Polda Aceh Janji Usut Kasus Pemukulan Komisi I DPRA oleh Oknum Polisi

Ribuan mahasiswa melakukan demo tolak izin operational PT EMM, Kamis 11 April 2019. | Foto: mediaaceh.co/Abdul Hadi

MEDIAACEH.CO, Banda Aceh – Polda Aceh berjanji akan mengusut kasus pemukulan terhadap anggota DPR Aceh, Azhari Cagee saat aksi peringatan 14 tahun MoU Helsinki di gedung DPRA beberapa hari lalu.

Kabid Humas Polda Aceh, Kombes Pol Ery Apriyono, mengatakan, pihaknya ikut prihatin atas kejadian di luar kendali berupa pembubaran aksi massa yang terdapat unsur emosional petugas di lapangan.

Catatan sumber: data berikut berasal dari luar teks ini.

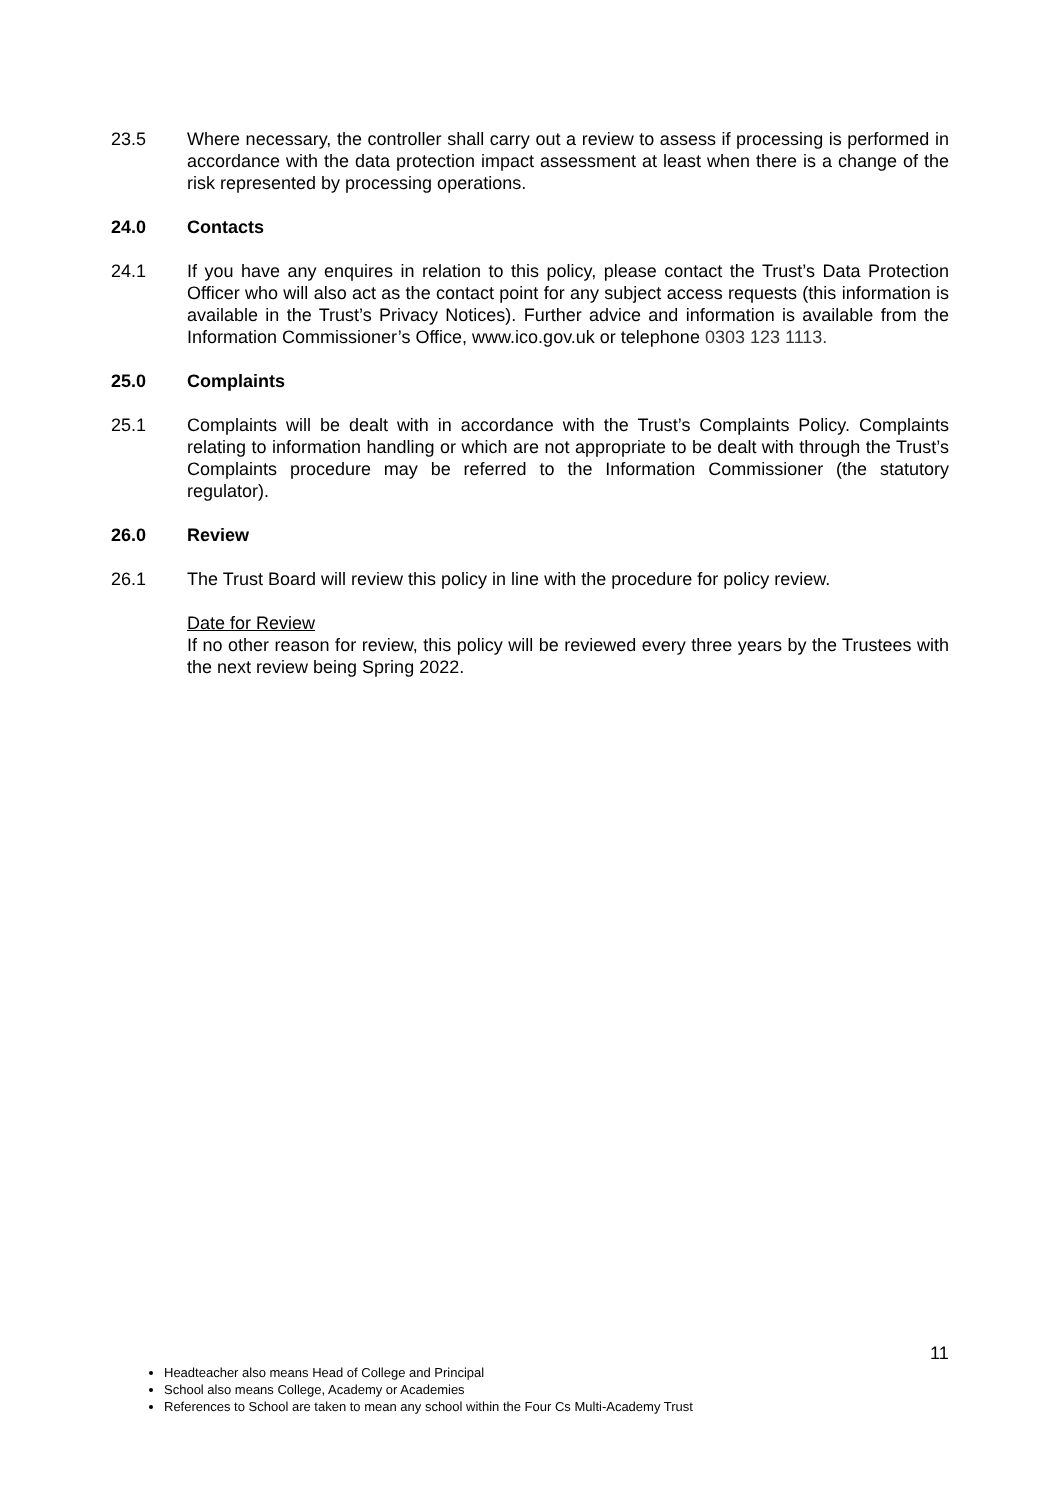23.5 Where necessary, the controller shall carry out a review to assess if processing is performed in accordance with the data protection impact assessment at least when there is a change of the risk represented by processing operations.
24.0 Contacts
24.1 If you have any enquires in relation to this policy, please contact the Trust’s Data Protection Officer who will also act as the contact point for any subject access requests (this information is available in the Trust’s Privacy Notices). Further advice and information is available from the Information Commissioner’s Office, www.ico.gov.uk or telephone 0303 123 1113.
25.0 Complaints
25.1 Complaints will be dealt with in accordance with the Trust’s Complaints Policy. Complaints relating to information handling or which are not appropriate to be dealt with through the Trust’s Complaints procedure may be referred to the Information Commissioner (the statutory regulator).
26.0 Review
26.1 The Trust Board will review this policy in line with the procedure for policy review.
Date for Review
If no other reason for review, this policy will be reviewed every three years by the Trustees with the next review being Spring 2022.
11
Headteacher also means Head of College and Principal
School also means College, Academy or Academies
References to School are taken to mean any school within the Four Cs Multi-Academy Trust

“Yang bersangkutan telah melaporkan hal itu kemarin dan kita akan melakukan penyelidikan dan penyidikan serta pengusutan secara komprehensif dan holistic (menyeluruh) terhadap terduga petugas yang melakukannya. Bila terbukti, pasti akan dikenakan sanksi terukur sesuai dengan jenis pelanggaran SOP,” ujar Ery kepada awak media, Minggu 18 Agustus 2019.

Baca Juga  Azhari Cage Kembali Pimpin Tinju Aceh

Menurutnya, pembubaran massa disebabkan karena ada upaya pengibaran bendera bulan bintang.

Dia menyebutkan, secara eksplisit dan implisit dalam Peraturan pemerintah Nomor 77 Tahun 2007 dan Qanun Bendera dan Lambang Aceh telah dilakukan pembatalan oleh Menteri Dalam Negeri dalam Surat Nomor: 188.34/2723/SJ tertanggal 26 Juli 2016 yang ditujukan Kepada Presiden Republik Indonesia.

“Tindakan menurunkan bendera merah putih dengan mengibarkan bendera bulan bintang adalah kesalahan dan melawan Undang-undang serta aturan yang berlaku,” ujarnya.

“Polisi dapat bahkan wajib melakukan tindakan tegas terukur terhadap siapapun akan menurunkan bendera merah putih dan mengibarkan bendera bulan bintang, tetapi Polresta Banda Aceh masih menggunakan tindakan persuasif dengan membubarkan paksa aksi massa itu,” katanya lagi.

Baca Juga  IPAU Minta Kapolda Usut Tuntas Oknum Polisi yang Terlibat Pemukulan Anggota DPR Aceh

Ery mengatakan, bendera merah putih adalah simbol dan lambang negara yang wajib dikibarkan termasuk di Gedung DPRA.

“Ini diatur dalam UUD 1945 pada Pasal 35 ayat 19 dan 20 UU Nomor 24 Tahun 2009 serta Peraturan Pemerintah Nomor 40 Tahun 1958 tentang Bendera Kebangsaan Republik Indonesia,” katanya.